_What to produce:_ Quote exactly, and only, the lines of the material below from the line with "X110075000Y-90500000D03*" through the line with "X143251014Y-62499085D03*".
Data listing START
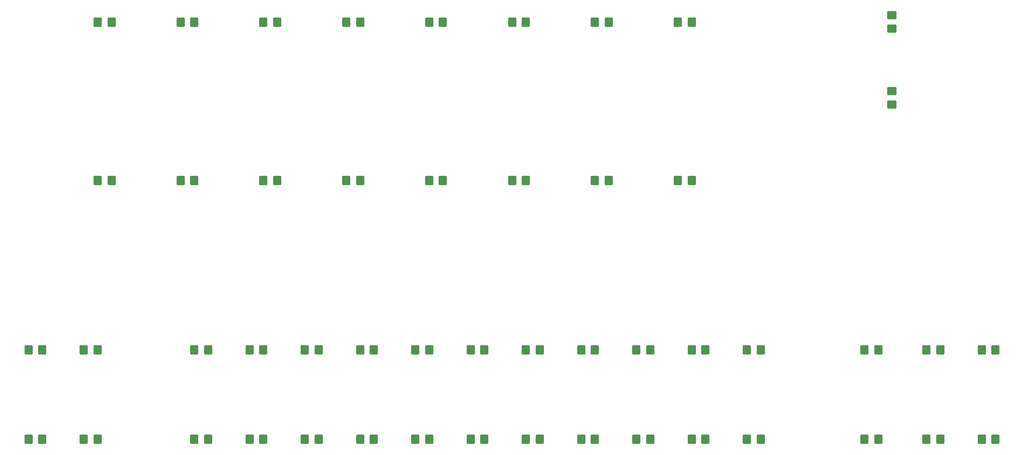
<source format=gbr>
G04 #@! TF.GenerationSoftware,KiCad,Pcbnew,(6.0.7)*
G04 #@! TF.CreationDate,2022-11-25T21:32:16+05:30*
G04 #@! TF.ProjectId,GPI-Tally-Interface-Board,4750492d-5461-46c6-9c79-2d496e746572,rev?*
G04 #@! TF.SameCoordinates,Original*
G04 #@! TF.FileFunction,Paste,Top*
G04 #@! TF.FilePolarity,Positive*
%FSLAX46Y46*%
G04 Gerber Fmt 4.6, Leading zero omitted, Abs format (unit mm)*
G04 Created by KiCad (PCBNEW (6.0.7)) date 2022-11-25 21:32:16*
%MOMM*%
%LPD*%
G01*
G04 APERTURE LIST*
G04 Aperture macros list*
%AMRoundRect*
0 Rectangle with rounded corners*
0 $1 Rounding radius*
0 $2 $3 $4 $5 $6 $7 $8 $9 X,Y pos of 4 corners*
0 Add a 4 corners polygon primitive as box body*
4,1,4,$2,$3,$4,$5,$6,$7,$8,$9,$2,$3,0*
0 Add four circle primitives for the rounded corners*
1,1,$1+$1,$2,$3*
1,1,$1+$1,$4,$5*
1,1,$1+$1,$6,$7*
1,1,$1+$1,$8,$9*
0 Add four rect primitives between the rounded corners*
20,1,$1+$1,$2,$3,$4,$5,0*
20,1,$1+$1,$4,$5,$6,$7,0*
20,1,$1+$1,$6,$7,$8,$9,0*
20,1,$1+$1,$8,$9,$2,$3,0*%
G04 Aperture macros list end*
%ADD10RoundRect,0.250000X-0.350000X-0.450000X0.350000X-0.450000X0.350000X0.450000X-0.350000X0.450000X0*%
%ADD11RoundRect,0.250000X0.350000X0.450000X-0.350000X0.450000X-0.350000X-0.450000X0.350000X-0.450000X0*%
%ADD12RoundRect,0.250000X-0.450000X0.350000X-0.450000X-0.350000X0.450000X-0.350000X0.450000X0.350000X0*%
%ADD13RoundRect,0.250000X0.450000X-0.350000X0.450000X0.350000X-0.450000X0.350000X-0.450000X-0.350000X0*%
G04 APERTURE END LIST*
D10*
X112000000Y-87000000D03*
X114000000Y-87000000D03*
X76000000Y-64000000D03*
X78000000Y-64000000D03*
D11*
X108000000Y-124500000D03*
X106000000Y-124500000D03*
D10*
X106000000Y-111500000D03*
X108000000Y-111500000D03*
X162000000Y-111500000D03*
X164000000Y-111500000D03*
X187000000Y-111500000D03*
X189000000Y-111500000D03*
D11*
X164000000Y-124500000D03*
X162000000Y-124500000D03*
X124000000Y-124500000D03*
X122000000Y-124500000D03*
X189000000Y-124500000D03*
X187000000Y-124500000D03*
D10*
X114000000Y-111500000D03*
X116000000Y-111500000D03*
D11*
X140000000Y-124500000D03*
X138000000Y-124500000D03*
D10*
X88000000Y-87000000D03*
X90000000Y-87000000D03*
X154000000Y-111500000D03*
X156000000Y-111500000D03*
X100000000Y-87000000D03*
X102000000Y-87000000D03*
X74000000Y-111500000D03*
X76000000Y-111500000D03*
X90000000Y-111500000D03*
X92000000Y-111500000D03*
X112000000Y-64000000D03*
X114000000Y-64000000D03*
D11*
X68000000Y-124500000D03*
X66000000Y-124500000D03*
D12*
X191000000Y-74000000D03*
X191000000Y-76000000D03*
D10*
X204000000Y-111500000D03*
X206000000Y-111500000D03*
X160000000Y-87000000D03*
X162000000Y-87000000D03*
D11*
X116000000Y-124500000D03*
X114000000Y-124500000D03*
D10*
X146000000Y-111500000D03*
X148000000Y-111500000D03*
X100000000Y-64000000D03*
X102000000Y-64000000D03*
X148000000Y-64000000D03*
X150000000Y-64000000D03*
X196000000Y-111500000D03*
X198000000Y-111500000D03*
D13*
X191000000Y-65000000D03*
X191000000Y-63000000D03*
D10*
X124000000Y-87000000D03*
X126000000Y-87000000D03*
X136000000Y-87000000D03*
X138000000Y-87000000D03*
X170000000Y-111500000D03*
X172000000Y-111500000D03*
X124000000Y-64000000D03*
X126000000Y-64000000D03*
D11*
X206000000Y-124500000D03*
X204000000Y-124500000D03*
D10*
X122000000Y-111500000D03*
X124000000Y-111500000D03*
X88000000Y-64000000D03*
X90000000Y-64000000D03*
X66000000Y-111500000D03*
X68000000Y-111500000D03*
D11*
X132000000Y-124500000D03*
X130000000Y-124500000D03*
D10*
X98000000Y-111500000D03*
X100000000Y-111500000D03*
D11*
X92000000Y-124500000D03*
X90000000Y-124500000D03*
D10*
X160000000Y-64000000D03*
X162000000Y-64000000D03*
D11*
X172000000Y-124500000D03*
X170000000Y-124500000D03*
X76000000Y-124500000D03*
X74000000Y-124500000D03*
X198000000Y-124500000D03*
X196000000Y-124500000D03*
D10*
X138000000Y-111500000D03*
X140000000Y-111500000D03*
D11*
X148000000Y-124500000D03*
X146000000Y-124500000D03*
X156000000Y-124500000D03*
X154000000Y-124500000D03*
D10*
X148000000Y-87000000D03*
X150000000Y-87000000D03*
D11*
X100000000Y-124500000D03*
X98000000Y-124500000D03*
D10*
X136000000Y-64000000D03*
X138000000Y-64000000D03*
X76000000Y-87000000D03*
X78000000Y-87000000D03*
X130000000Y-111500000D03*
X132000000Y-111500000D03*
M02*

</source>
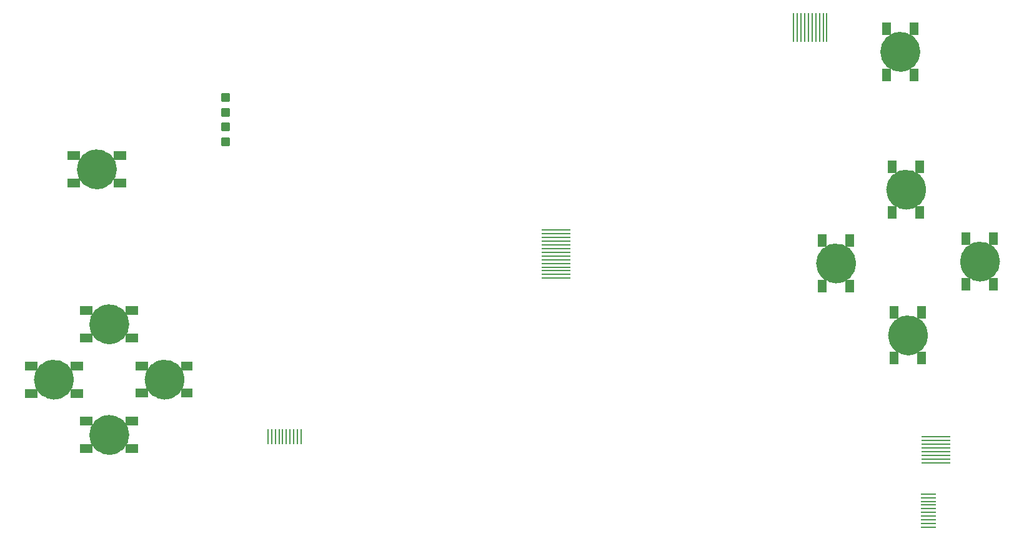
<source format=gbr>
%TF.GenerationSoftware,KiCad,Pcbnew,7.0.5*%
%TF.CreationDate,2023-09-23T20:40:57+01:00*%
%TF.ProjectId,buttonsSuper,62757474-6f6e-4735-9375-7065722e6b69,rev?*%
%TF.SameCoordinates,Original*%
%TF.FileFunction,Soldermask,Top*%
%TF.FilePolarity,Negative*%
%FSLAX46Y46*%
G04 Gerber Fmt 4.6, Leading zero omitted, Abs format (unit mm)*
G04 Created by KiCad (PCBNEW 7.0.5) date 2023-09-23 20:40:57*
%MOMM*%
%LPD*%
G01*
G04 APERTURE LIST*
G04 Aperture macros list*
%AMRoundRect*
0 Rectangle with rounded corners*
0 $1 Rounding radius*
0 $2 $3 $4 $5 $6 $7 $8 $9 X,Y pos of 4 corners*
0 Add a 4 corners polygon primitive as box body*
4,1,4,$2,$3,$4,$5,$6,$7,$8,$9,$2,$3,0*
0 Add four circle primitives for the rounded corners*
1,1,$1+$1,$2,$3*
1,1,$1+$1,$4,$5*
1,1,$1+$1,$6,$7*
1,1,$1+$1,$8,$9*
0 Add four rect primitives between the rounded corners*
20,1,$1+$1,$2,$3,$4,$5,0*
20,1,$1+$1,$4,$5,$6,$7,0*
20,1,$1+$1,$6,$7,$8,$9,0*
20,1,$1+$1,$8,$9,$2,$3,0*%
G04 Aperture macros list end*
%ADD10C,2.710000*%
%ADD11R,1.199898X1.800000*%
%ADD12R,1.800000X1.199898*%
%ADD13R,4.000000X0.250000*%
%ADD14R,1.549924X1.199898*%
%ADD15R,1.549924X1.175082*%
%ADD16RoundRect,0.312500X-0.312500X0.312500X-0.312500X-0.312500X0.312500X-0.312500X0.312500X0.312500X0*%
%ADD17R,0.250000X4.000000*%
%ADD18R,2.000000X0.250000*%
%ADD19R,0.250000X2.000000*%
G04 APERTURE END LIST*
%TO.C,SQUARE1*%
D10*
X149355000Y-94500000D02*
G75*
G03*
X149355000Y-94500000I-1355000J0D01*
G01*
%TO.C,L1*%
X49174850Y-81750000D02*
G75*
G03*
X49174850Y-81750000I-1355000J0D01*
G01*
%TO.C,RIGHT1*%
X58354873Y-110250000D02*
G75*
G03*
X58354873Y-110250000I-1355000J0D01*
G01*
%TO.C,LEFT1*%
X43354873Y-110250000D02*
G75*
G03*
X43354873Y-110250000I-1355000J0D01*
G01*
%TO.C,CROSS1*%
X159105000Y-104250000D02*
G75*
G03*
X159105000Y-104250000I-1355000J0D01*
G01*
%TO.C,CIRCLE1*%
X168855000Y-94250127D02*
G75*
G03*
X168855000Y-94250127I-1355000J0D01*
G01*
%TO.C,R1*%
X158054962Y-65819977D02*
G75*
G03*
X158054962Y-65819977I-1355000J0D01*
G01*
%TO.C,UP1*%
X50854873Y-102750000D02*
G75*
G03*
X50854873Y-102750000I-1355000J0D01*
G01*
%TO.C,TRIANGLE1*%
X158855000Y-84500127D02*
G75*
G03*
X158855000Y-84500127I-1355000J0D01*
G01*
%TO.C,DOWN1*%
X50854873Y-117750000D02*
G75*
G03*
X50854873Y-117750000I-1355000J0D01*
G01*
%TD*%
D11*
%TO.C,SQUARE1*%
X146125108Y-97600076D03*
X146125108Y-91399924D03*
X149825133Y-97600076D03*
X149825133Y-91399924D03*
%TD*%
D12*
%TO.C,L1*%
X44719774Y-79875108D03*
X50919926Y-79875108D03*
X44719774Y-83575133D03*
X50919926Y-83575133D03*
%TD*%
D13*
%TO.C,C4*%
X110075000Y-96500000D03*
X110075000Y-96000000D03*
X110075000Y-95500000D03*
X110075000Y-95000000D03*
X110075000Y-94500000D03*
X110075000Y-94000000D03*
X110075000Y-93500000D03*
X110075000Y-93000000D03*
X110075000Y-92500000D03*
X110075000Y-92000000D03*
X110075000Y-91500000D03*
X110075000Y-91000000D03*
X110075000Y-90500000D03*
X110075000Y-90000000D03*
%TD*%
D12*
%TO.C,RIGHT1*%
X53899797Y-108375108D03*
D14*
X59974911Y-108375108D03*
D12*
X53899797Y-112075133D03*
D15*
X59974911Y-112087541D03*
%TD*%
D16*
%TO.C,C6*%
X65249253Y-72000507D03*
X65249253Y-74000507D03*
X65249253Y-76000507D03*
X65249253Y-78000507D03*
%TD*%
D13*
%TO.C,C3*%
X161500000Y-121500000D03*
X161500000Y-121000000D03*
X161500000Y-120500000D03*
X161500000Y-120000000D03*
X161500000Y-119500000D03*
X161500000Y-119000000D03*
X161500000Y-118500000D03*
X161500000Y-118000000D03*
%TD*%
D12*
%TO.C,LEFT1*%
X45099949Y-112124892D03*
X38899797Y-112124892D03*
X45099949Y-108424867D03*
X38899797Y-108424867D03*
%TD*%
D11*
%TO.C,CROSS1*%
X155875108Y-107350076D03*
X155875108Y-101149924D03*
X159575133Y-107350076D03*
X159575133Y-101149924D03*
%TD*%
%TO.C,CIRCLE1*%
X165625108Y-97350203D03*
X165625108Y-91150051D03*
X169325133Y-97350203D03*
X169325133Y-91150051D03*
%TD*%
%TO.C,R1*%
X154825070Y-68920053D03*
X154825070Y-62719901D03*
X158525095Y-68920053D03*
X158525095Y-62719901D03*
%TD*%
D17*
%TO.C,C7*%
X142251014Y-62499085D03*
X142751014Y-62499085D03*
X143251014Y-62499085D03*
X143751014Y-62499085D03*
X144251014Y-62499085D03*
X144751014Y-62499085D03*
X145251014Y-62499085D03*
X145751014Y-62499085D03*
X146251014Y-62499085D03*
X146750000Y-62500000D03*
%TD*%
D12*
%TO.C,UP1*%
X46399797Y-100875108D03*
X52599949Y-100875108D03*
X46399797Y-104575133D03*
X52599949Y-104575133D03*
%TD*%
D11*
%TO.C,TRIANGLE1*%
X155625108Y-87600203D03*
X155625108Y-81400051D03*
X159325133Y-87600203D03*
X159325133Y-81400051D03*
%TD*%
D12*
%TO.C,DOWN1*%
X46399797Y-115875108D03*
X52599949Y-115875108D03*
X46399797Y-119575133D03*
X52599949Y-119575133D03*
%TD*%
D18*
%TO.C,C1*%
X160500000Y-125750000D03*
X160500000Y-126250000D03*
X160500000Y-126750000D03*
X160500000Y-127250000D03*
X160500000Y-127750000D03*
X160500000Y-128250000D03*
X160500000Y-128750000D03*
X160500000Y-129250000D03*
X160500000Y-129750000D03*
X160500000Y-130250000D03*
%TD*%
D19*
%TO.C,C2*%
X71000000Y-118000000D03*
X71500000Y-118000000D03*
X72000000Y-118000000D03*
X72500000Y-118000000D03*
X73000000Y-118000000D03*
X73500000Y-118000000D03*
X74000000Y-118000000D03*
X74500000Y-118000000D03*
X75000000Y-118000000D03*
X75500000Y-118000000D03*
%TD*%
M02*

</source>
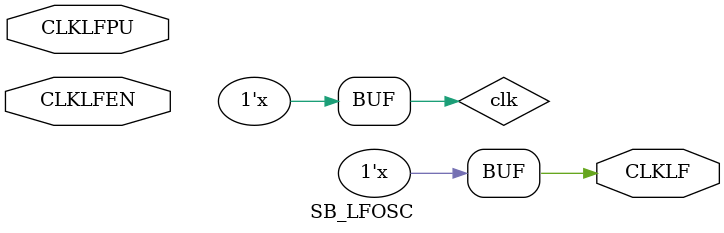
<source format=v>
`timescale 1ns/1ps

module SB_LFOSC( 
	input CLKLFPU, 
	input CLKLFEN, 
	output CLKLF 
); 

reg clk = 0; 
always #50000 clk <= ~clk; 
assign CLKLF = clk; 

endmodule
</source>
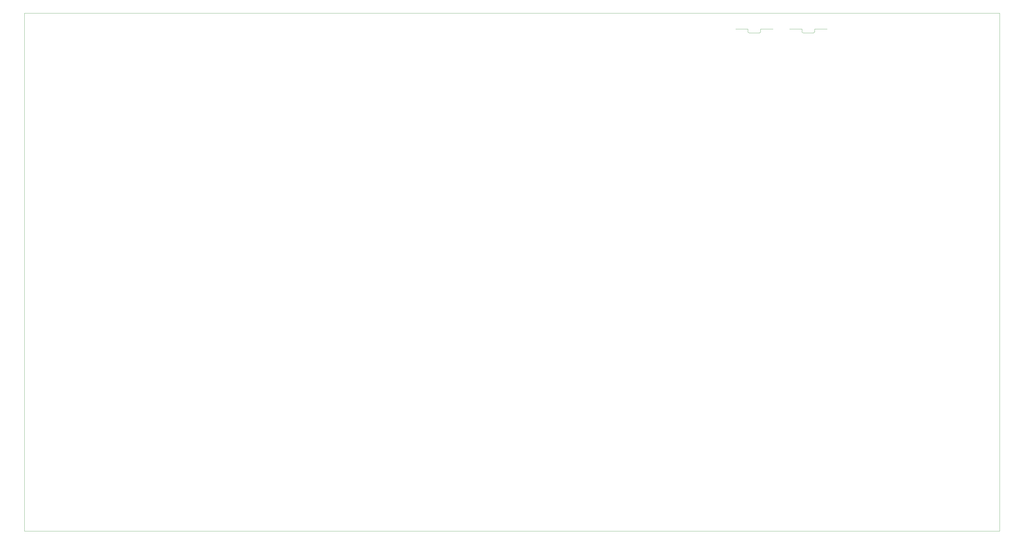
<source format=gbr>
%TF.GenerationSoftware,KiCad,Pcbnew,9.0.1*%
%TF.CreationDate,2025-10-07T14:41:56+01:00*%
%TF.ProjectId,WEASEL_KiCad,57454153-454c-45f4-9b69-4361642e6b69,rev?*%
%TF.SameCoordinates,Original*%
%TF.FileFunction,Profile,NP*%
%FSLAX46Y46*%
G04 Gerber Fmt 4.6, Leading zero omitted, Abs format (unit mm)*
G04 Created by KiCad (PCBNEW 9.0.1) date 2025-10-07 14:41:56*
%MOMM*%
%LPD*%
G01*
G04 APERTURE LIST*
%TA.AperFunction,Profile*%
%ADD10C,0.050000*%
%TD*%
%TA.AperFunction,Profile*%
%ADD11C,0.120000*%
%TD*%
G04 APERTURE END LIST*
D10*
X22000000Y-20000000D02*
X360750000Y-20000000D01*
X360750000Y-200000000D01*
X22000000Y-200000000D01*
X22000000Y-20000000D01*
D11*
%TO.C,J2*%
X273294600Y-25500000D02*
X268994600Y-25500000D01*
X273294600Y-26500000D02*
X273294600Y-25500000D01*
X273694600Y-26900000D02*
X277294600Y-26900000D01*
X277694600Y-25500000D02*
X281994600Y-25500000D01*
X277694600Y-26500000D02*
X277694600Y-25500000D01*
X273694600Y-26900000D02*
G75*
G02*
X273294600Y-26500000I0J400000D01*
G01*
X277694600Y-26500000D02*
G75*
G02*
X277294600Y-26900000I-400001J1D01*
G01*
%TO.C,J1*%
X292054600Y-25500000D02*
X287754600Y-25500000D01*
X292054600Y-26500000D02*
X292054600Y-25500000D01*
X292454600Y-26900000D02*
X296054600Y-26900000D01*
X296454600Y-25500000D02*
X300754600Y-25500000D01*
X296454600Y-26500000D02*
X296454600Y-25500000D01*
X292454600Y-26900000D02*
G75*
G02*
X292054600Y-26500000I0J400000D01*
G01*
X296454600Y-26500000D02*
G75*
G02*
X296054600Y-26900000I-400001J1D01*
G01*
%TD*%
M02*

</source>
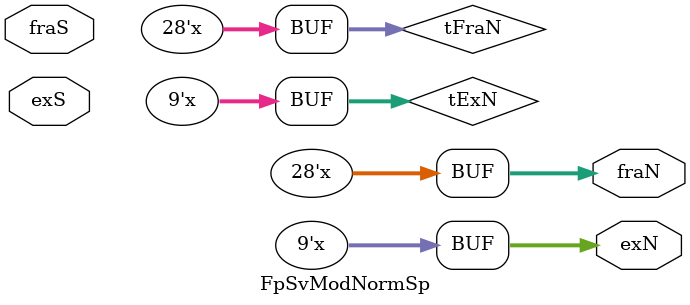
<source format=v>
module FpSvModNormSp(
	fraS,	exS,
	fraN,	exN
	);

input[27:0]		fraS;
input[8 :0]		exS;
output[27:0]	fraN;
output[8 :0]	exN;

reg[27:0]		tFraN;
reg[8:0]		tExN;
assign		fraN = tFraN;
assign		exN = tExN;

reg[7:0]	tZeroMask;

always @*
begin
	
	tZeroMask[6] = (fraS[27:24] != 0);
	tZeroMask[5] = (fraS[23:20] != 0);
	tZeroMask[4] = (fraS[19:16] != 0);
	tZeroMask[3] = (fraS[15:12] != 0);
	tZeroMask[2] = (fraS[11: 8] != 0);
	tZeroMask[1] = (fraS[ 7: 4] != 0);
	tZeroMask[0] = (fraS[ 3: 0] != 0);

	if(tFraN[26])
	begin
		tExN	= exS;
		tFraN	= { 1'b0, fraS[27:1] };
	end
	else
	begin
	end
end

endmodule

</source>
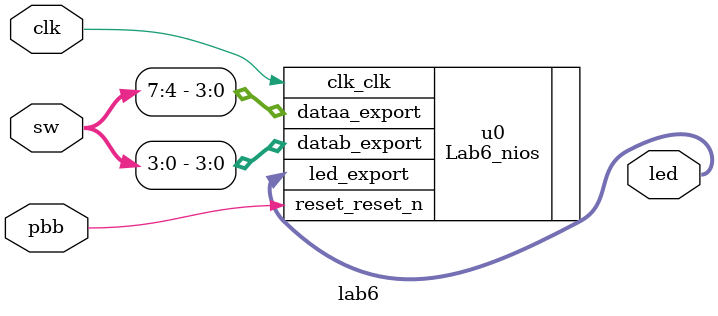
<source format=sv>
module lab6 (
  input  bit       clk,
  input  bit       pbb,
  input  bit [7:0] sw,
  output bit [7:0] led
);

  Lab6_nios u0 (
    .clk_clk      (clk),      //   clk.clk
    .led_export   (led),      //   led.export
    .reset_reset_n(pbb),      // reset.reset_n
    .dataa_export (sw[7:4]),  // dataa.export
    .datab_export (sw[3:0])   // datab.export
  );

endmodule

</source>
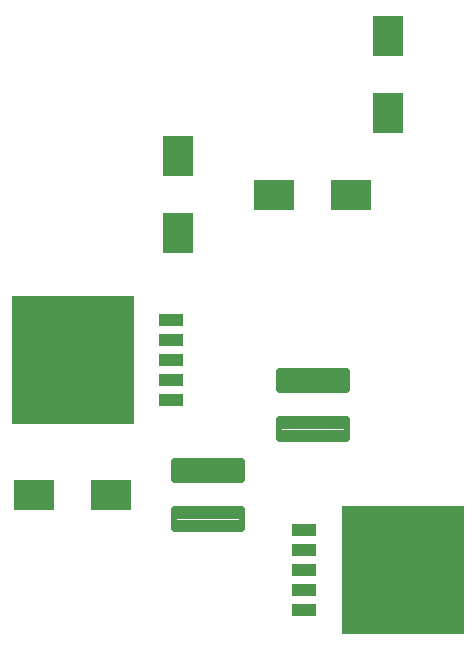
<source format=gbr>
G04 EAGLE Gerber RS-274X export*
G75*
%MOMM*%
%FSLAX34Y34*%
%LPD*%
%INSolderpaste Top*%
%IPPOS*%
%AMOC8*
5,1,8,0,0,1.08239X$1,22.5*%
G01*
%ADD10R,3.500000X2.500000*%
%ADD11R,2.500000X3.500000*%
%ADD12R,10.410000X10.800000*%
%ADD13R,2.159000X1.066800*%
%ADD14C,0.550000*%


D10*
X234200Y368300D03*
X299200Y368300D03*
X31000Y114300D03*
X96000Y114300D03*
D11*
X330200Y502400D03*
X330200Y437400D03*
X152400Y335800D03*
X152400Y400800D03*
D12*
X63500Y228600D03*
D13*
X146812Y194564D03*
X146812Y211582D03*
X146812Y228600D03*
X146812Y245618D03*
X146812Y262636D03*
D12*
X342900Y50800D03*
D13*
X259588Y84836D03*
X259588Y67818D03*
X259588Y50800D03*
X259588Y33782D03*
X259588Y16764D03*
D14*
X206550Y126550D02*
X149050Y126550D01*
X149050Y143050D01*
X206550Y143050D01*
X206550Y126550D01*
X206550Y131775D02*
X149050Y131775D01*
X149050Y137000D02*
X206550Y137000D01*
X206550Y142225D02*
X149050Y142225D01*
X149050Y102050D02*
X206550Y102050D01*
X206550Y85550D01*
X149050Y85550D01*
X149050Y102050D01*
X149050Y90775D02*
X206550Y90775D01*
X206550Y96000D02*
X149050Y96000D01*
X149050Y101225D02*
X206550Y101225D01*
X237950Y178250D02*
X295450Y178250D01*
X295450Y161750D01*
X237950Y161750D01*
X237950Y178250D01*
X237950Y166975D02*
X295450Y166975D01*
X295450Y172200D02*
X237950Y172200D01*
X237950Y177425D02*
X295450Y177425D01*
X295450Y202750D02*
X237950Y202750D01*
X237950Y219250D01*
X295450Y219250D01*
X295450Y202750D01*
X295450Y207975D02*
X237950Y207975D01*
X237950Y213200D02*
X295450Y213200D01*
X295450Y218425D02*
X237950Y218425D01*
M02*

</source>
Data listing END
_Solution below:_
X110075000Y-90500000D03*
X110075000Y-90000000D03*
%TD*%
D12*
%TO.C,RIGHT1*%
X53899797Y-108375108D03*
D14*
X59974911Y-108375108D03*
D12*
X53899797Y-112075133D03*
D15*
X59974911Y-112087541D03*
%TD*%
D16*
%TO.C,C6*%
X65249253Y-72000507D03*
X65249253Y-74000507D03*
X65249253Y-76000507D03*
X65249253Y-78000507D03*
%TD*%
D13*
%TO.C,C3*%
X161500000Y-121500000D03*
X161500000Y-121000000D03*
X161500000Y-120500000D03*
X161500000Y-120000000D03*
X161500000Y-119500000D03*
X161500000Y-119000000D03*
X161500000Y-118500000D03*
X161500000Y-118000000D03*
%TD*%
D12*
%TO.C,LEFT1*%
X45099949Y-112124892D03*
X38899797Y-112124892D03*
X45099949Y-108424867D03*
X38899797Y-108424867D03*
%TD*%
D11*
%TO.C,CROSS1*%
X155875108Y-107350076D03*
X155875108Y-101149924D03*
X159575133Y-107350076D03*
X159575133Y-101149924D03*
%TD*%
%TO.C,CIRCLE1*%
X165625108Y-97350203D03*
X165625108Y-91150051D03*
X169325133Y-97350203D03*
X169325133Y-91150051D03*
%TD*%
%TO.C,R1*%
X154825070Y-68920053D03*
X154825070Y-62719901D03*
X158525095Y-68920053D03*
X158525095Y-62719901D03*
%TD*%
D17*
%TO.C,C7*%
X142251014Y-62499085D03*
X142751014Y-62499085D03*
X143251014Y-62499085D03*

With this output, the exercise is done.